Studykaki ((full)) Site

Worst of all, a new feature—an AI tutor that Lin Wei had reluctantly added to compete with ChatGPT—began answering questions instantly. And while it was efficient, something was lost. Users stopped explaining why an answer worked. They just pasted the AI’s output and moved on.

Revenue became a problem. Without VC money, they introduced a "Patron Pass"—a voluntary subscription for users who could afford it, which unlocked cosmetic tree skins and nothing else. To everyone’s surprise, 12% of users signed up within the first month. They weren’t paying for features. They were paying to keep the lights on. Today, StudyKaki is not a unicorn. It is not a household name. It has 2.3 million users—modest growth by tech standards—but an extraordinary retention rate: 78% of users who join stay for more than a year.

That was the seed. Lin Wei was not a coder by training—he was a mechanical engineering major—but he knew enough Python to scrape data and build a basic web interface. He called his creation StudyKaki (a play on study buddy and the Indonesian word kaki , meaning "foot," as in "on foot"—a journey taken together). studykaki

The Concept Forest now has over 18 million trees.

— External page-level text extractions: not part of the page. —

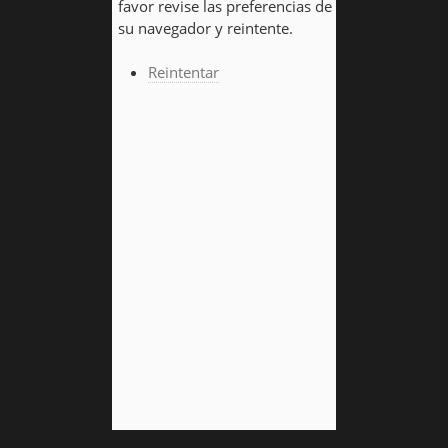
favor revise las preferencias de
su navegador y reintente.
Reintentar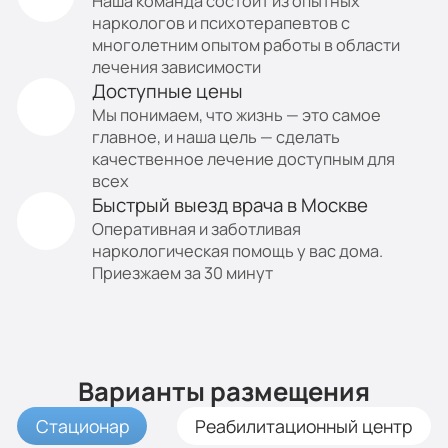
Наша команда состоит из опытных
наркологов и психотерапевтов с
многолетним опытом работы в области
лечения зависимости
Доступные цены
Мы понимаем, что жизнь — это самое
главное, и наша цель — сделать
качественное лечение доступным для
всех
Быстрый выезд врача в Москве
Оперативная и заботливая
наркологическая помощь у вас дома.
Приезжаем за 30 минут
Варианты размещения
Стационар
Реабилитационный центр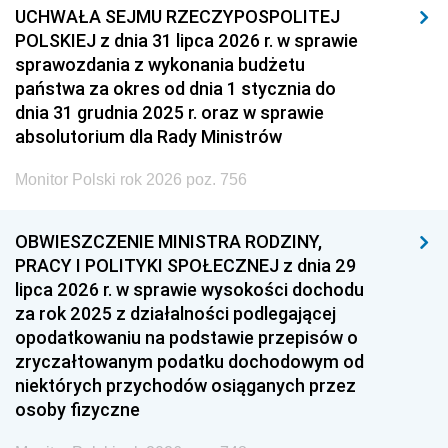
UCHWAŁA SEJMU RZECZYPOSPOLITEJ
POLSKIEJ z dnia 31 lipca 2026 r. w sprawie
sprawozdania z wykonania budżetu
państwa za okres od dnia 1 stycznia do
dnia 31 grudnia 2025 r. oraz w sprawie
absolutorium dla Rady Ministrów
Monitor Polski rok 2026 poz. 756
OBWIESZCZENIE MINISTRA RODZINY,
PRACY I POLITYKI SPOŁECZNEJ z dnia 29
lipca 2026 r. w sprawie wysokości dochodu
za rok 2025 z działalności podlegającej
opodatkowaniu na podstawie przepisów o
zryczałtowanym podatku dochodowym od
niektórych przychodów osiąganych przez
osoby fizyczne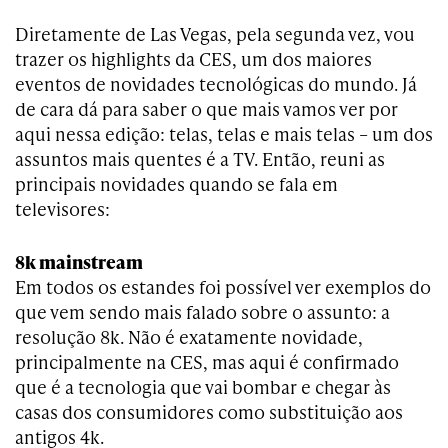
Diretamente de Las Vegas, pela segunda vez, vou
trazer os highlights da CES, um dos maiores
eventos de novidades tecnológicas do mundo. Já
de cara dá para saber o que mais vamos ver por
aqui nessa edição: telas, telas e mais telas – um dos
assuntos mais quentes é a TV. Então, reuni as
principais novidades quando se fala em
televisores:
8k mainstream
Em todos os estandes foi possível ver exemplos do
que vem sendo mais falado sobre o assunto: a
resolução 8k. Não é exatamente novidade,
principalmente na CES, mas aqui é confirmado
que é a tecnologia que vai bombar e chegar às
casas dos consumidores como substituição aos
antigos 4k.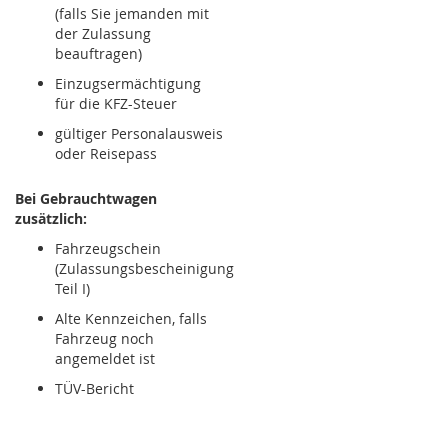
(falls Sie jemanden mit
der Zulassung
beauftragen)
Einzugsermächtigung
für die KFZ-Steuer
gültiger Personalausweis
oder Reisepass
Bei Gebrauchtwagen
zusätzlich:
Fahrzeugschein
(Zulassungsbescheinigung
Teil I)
Alte Kennzeichen, falls
Fahrzeug noch
angemeldet ist
TÜV-Bericht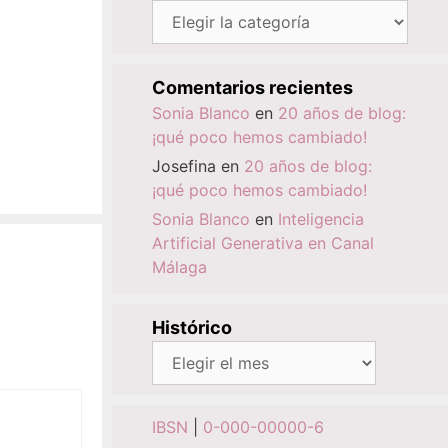
Categorías
Comentarios recientes
Sonia Blanco
en
20 años de blog:
¡qué poco hemos cambiado!
Josefina
en
20 años de blog:
¡qué poco hemos cambiado!
Sonia Blanco
en
Inteligencia
Artificial Generativa en Canal
Málaga
Histórico
Histórico
IBSN
|
0-000-00000-6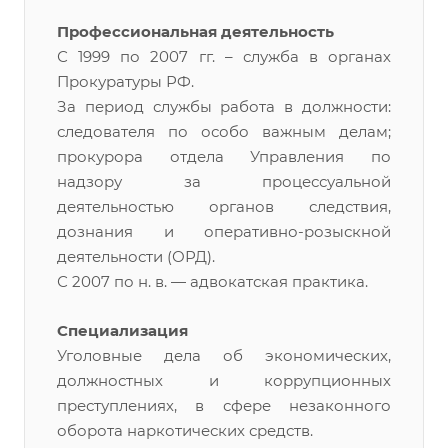
Профессиональная деятельность
С 1999 по 2007 гг. – служба в органах
Прокуратуры РФ.
За период службы работа в должности:
следователя по особо важным делам;
прокурора отдела Управления по
надзору за процессуальной
деятельностью органов следствия,
дознания и оперативно-розыскной
деятельности (ОРД).
С 2007 по н. в. — адвокатская практика.
Специализация
Уголовные дела об экономических,
должностных и коррупционных
преступлениях, в сфере незаконного
оборота наркотических средств.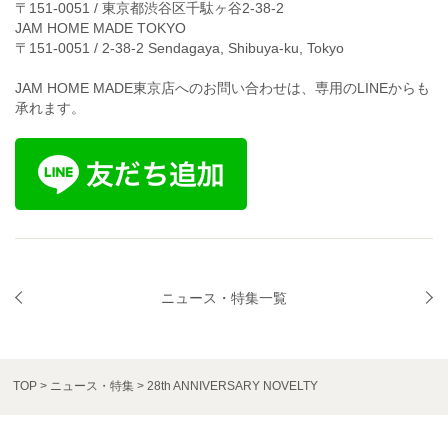
〒151-0051 / 東京都渋谷区千駄ヶ谷2-38-2
JAM HOME MADE TOKYO
〒151-0051 / 2-38-2 Sendagaya, Shibuya-ku, Tokyo
JAM HOME MADE東京店へのお問い合わせは、専用のLINEからも
承れます。
ニュース・特集一覧
TOP
ニュース・特集
28th ANNIVERSARY NOVELTY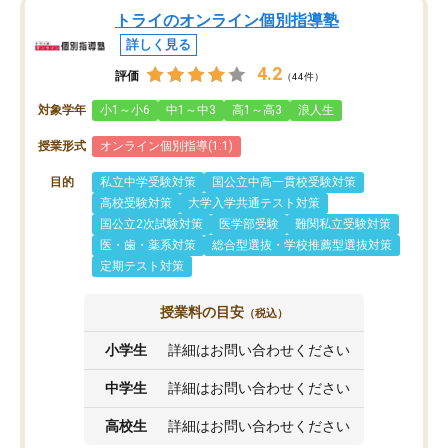
トライのオンライン個別指導塾
詳しく見る
4.2
評価
（44件）
対象学年
小1～小6
中1～中3
高1～高3
浪人生
授業形式
オンライン個別指導(1:1)
目的
私立中学受験対策
国公立中高一貫校受験対策
高校受験対策
大学入学共通テスト対策
国公立2次試験対策
医学部受験
難関私立受験対策
医・歯・薬系対策
総合型選抜・学校推薦型選抜対策
定期テスト対策
授業料の目安
（税込）
小学生
詳細はお問い合わせください
中学生
詳細はお問い合わせください
高校生
詳細はお問い合わせください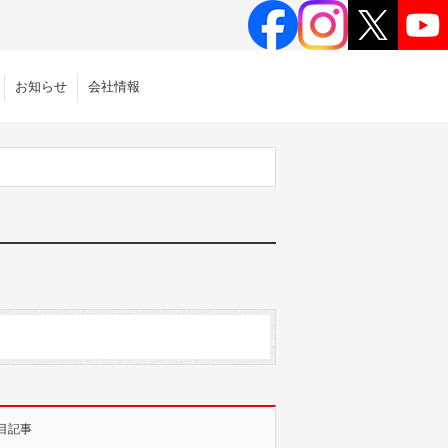
お知らせ
会社情報
目記事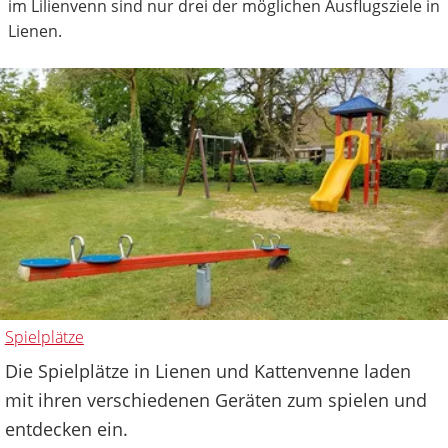
im Lilienvenn sind nur drei der möglichen Ausflugsziele in
Lienen.
Spielplätze
Die Spielplätze in Lienen und Kattenvenne laden
mit ihren verschiedenen Geräten zum spielen und
entdecken ein.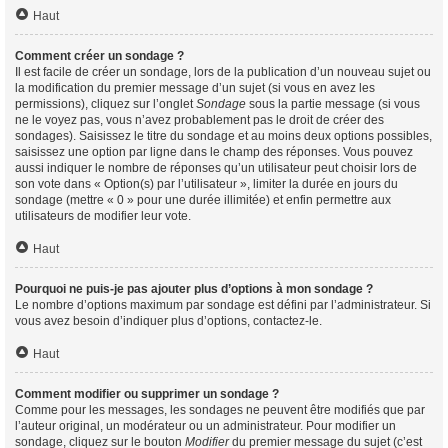
Haut
Comment créer un sondage ?
Il est facile de créer un sondage, lors de la publication d’un nouveau sujet ou
la modification du premier message d’un sujet (si vous en avez les
permissions), cliquez sur l’onglet
Sondage
sous la partie message (si vous
ne le voyez pas, vous n’avez probablement pas le droit de créer des
sondages). Saisissez le titre du sondage et au moins deux options possibles,
saisissez une option par ligne dans le champ des réponses. Vous pouvez
aussi indiquer le nombre de réponses qu’un utilisateur peut choisir lors de
son vote dans « Option(s) par l’utilisateur », limiter la durée en jours du
sondage (mettre « 0 » pour une durée illimitée) et enfin permettre aux
utilisateurs de modifier leur vote.
Haut
Pourquoi ne puis-je pas ajouter plus d’options à mon sondage ?
Le nombre d’options maximum par sondage est défini par l’administrateur. Si
vous avez besoin d’indiquer plus d’options, contactez-le.
Haut
Comment modifier ou supprimer un sondage ?
Comme pour les messages, les sondages ne peuvent être modifiés que par
l’auteur original, un modérateur ou un administrateur. Pour modifier un
sondage, cliquez sur le bouton
Modifier
du premier message du sujet (c’est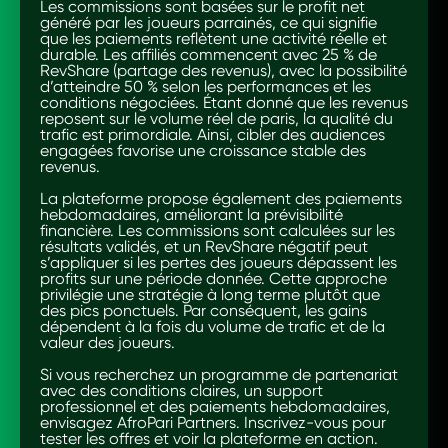
Les commissions sont basées sur le profit net
généré par les joueurs parrainés, ce qui signifie
que les paiements reflètent une activité réelle et
durable. Les affiliés commencent avec 25 % de
RevShare (partage des revenus), avec la possibilité
d’atteindre 50 % selon les performances et les
conditions négociées. Étant donné que les revenus
reposent sur le volume réel de paris, la qualité du
trafic est primordiale. Ainsi, cibler des audiences
engagées favorise une croissance stable des
revenus.
La plateforme propose également des paiements
hebdomadaires, améliorant la prévisibilité
financière. Les commissions sont calculées sur les
résultats validés, et un RevShare négatif peut
s’appliquer si les pertes des joueurs dépassent les
profits sur une période donnée. Cette approche
privilégie une stratégie à long terme plutôt que
des pics ponctuels. Par conséquent, les gains
dépendent à la fois du volume de trafic et de la
valeur des joueurs.
Si vous recherchez un programme de partenariat
avec des conditions claires, un support
professionnel et des paiements hebdomadaires,
envisagez AfroPari Partners. Inscrivez-vous pour
tester les offres et voir la plateforme en action.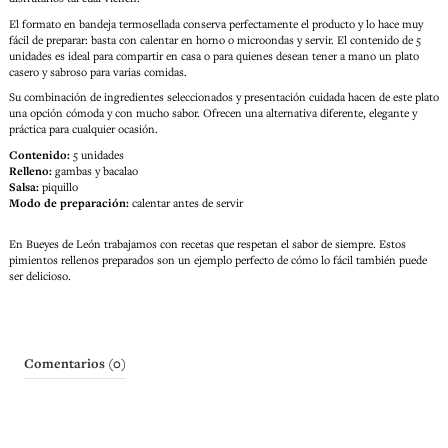
El formato en bandeja termosellada conserva perfectamente el producto y lo hace muy
fácil de preparar: basta con calentar en horno o microondas y servir. El contenido de 5
unidades es ideal para compartir en casa o para quienes desean tener a mano un plato
casero y sabroso para varias comidas.
Su combinación de ingredientes seleccionados y presentación cuidada hacen de este plato
una opción cómoda y con mucho sabor. Ofrecen una alternativa diferente, elegante y
práctica para cualquier ocasión.
Contenido:
5 unidades
Relleno:
gambas y bacalao
Salsa:
piquillo
Modo de preparación:
calentar antes de servir
En Bueyes de León trabajamos con recetas que respetan el sabor de siempre. Estos
pimientos rellenos preparados son un ejemplo perfecto de cómo lo fácil también puede
ser delicioso.
Comentarios (0)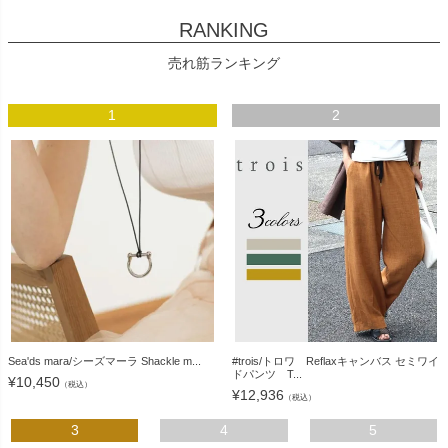
RANKING
売れ筋ランキング
1
2
Sea'ds mara/シーズマーラ Shackle m...
#trois/トロワ Reflaxキャンバス セミワイ
ドパンツ T...
¥
10,450
（税込）
¥
12,936
（税込）
3
4
5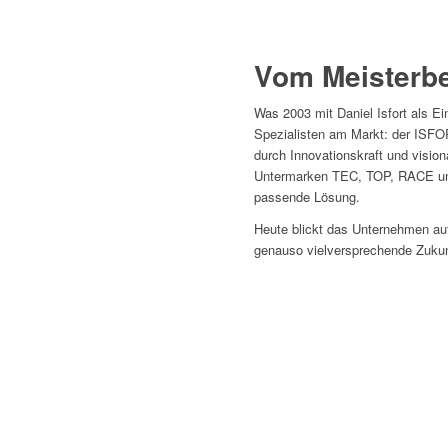
Vom Meisterbe
Was 2003 mit Daniel Isfort als E
Spezialisten am Markt: der ISF
durch Innovationskraft und visionä
Untermarken TEC, TOP, RACE und
passende Lösung.
Heute blickt das Unternehmen auf
genauso vielversprechende Zukun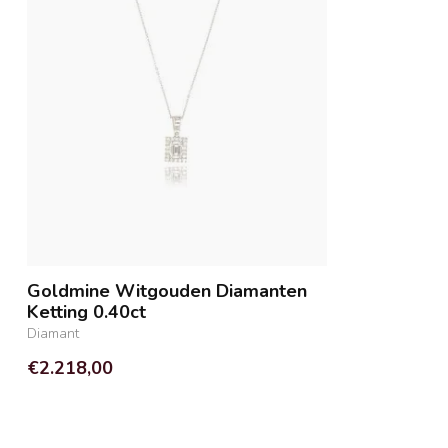
Goldmine Witgouden Diamanten
Ketting 0.40ct
Diamant
€2.218,00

Some are saplings (a student’s first week of calculus). Some are ancient redwoods (a retired professor who has answered 12,000 questions on organic chemistry). The forest is viewable in a public 3D gallery, and every April 15th, the community holds a "Silent Walk"—24 hours where no new questions are asked, only old answers are revisited and refined.

Lin Wei was a first-generation university student. His parents, who ran a small noodle stall, could not help him with his fluid mechanics or control systems. His classmates were either brilliant loners or already part of exclusive cliques that formed during orientation. He attended lectures, nodded along, then returned to his dorm to stare at problems he couldn’t solve. Worst of all, a new feature—an AI tutor

Lin Wei cried a little. Not from the answer, but from the absence of cruelty. No one mocked the question. No one demanded a "proof of effort." It was just help, given freely.

He tried the usual solutions: YouTube tutorials (too passive), online forums (too toxic and competitive), and paid tutoring (too expensive). One night, at 2:00 AM, while trying to decipher a particularly vicious Laplace transform problem, he wrote in his notebook: “What if studying didn’t have to be a solo sport?” They just pasted the AI’s output and moved on

The first version was embarrassingly simple. It was a shared Google Calendar embedded into a free WordPress site. The feature was minimal: a user could post a question on a digital whiteboard, and anyone in the same time zone could annotate it. The tagline read: “Stuck? Draw it. Solve it. Together.”